Cucumber with holes : What causes holes in cucumbers

There is nothing more disappointing than cucumbers with holes in them. Picking a cucumber with a hole in it is a fairly common problem. What causes holes in cucumber fruit and how can they be avoided? Read on to find out.

What causes holes in cucumbers?

Some cucumbers are almost hollow inside, which is usually due to insufficient irrigation or lack of water. However, a cucumber with holes that screen it is most likely due to some kind of insect.


In my region, the Pacific Northwest, the most likely culprit for cucumber holes is perhaps the slug. These guys will eat almost anything and will poke holes in green, ripe fruit. However, spraying a little slug bait around the plants will probably keep them away from your cucumber plants.

Cucumber beetles

As their name suggests, cucumber beetles can be very harmful not only to cucumbers but also to other cucurbits such as melons, pumpkins and squash. Cucumber beetles have no preference and they destroy all parts of the plant, from the foliage to the flowers and fruit. They are found throughout the growing season (June-September), but they are more likely to cause scars than holes in the cucumber.

In addition, the cucumber beetle transmits cucumber bacterial wilt. Bacterial wilt overwinters in the intestines of the parasites and then spreads from plant to plant as the beetle feeds. Some new varieties of cucurbits are resistant to this disease.

There are several types of cucumber beetles. The cucumber beetle is yellowish green, with 11 black dots on its back and a black head with black antennae. The yellow striped cucumber beetle is 15 inches long, with three black stripes on the upper wings. Finally, the striped cucumber beetle has yellowish green stripes on its wings.

Collecting these pests by hand is time consuming but effective. Otherwise, the use of cloth row covers provides an effective barrier between the pests and the plants. Keep the garden free of weeds so the beetles have fewer places to hide. There are also predatory insects that can help eradicate beetles. An application of Neem oil or Pyrethrin can eradicate pests, as well as a number of chemical pesticides.


Finally, gherkins can be the cause of cucumbers with holes. Gherkins attack most cucurbits – cucumbers, melons, pumpkins and summer squash can be severely damaged by the voracious appetite of gherkins. Gherkins are not fussy and pass not only through the fruit, but also through the flowers, buds and stems. Damaged fruit is not edible.

In warm regions, gherkin worms overwinter, while in colder regions, the parasites freeze over the winter. They go through a complete cycle of egg, larva, pupa and adult. The eggs are irregularly shaped and resemble grains of sand. They are laid in small batches on leaves and hatch in three to four days.

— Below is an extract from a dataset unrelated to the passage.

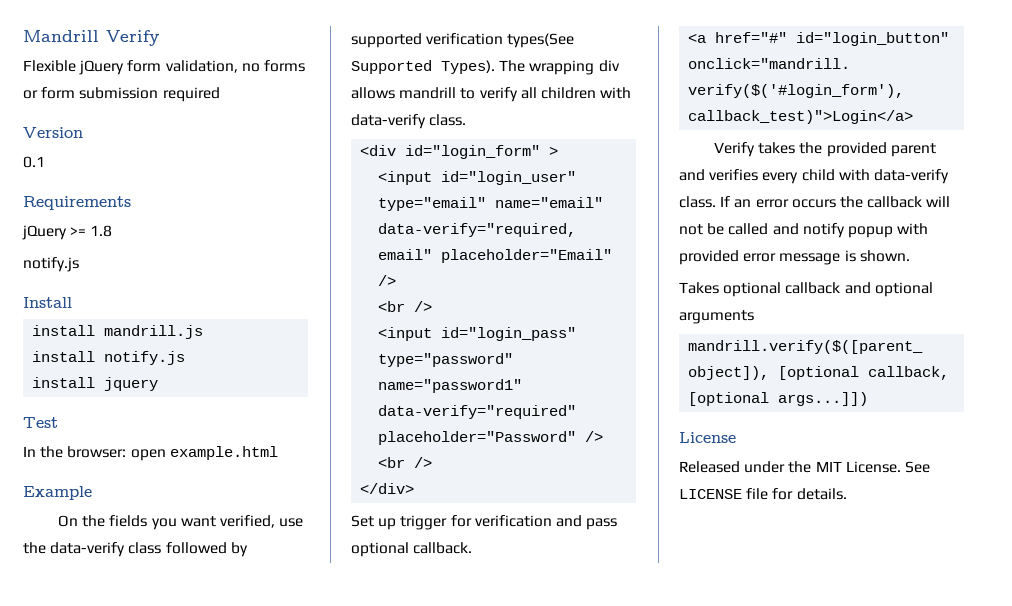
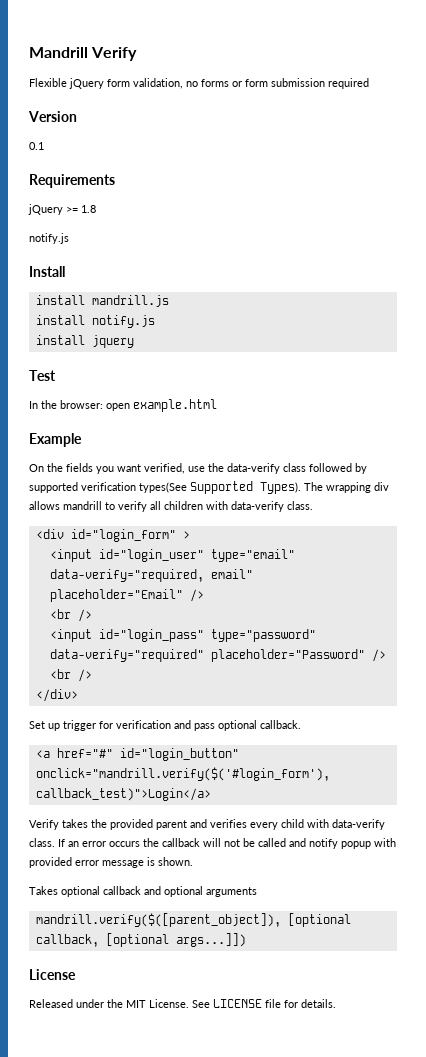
[495,197,604,208] name="email" -> (295, 555) none
[378,379,523,393] name="password1" -> (316, 635) none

The resulting larvae feed on the shoots, flowers and tender foliage before moving into the fruit. These brown-headed caterpillars shed their skin four times. During the last moult, the caterpillar loses its reddish-brown spots and becomes completely green or coppery. It then stops feeding and transforms a cocoon into a nymph. The nymphs are usually found on a coiled or twisted leaf and emerge as adults in seven to ten days as brownish yellow moths with a hint of purple.

Choose early maturing varieties and plant as early as possible before the pickle population explodes. Another way to control populations is to destroy any damaged fruit and crush any curled sections of leaves containing pupae. Less toxic or natural controls include Bacillus thuringiensis, pyrethrin, Neem oil extract and Spinosad, as well as other chemical pesticides.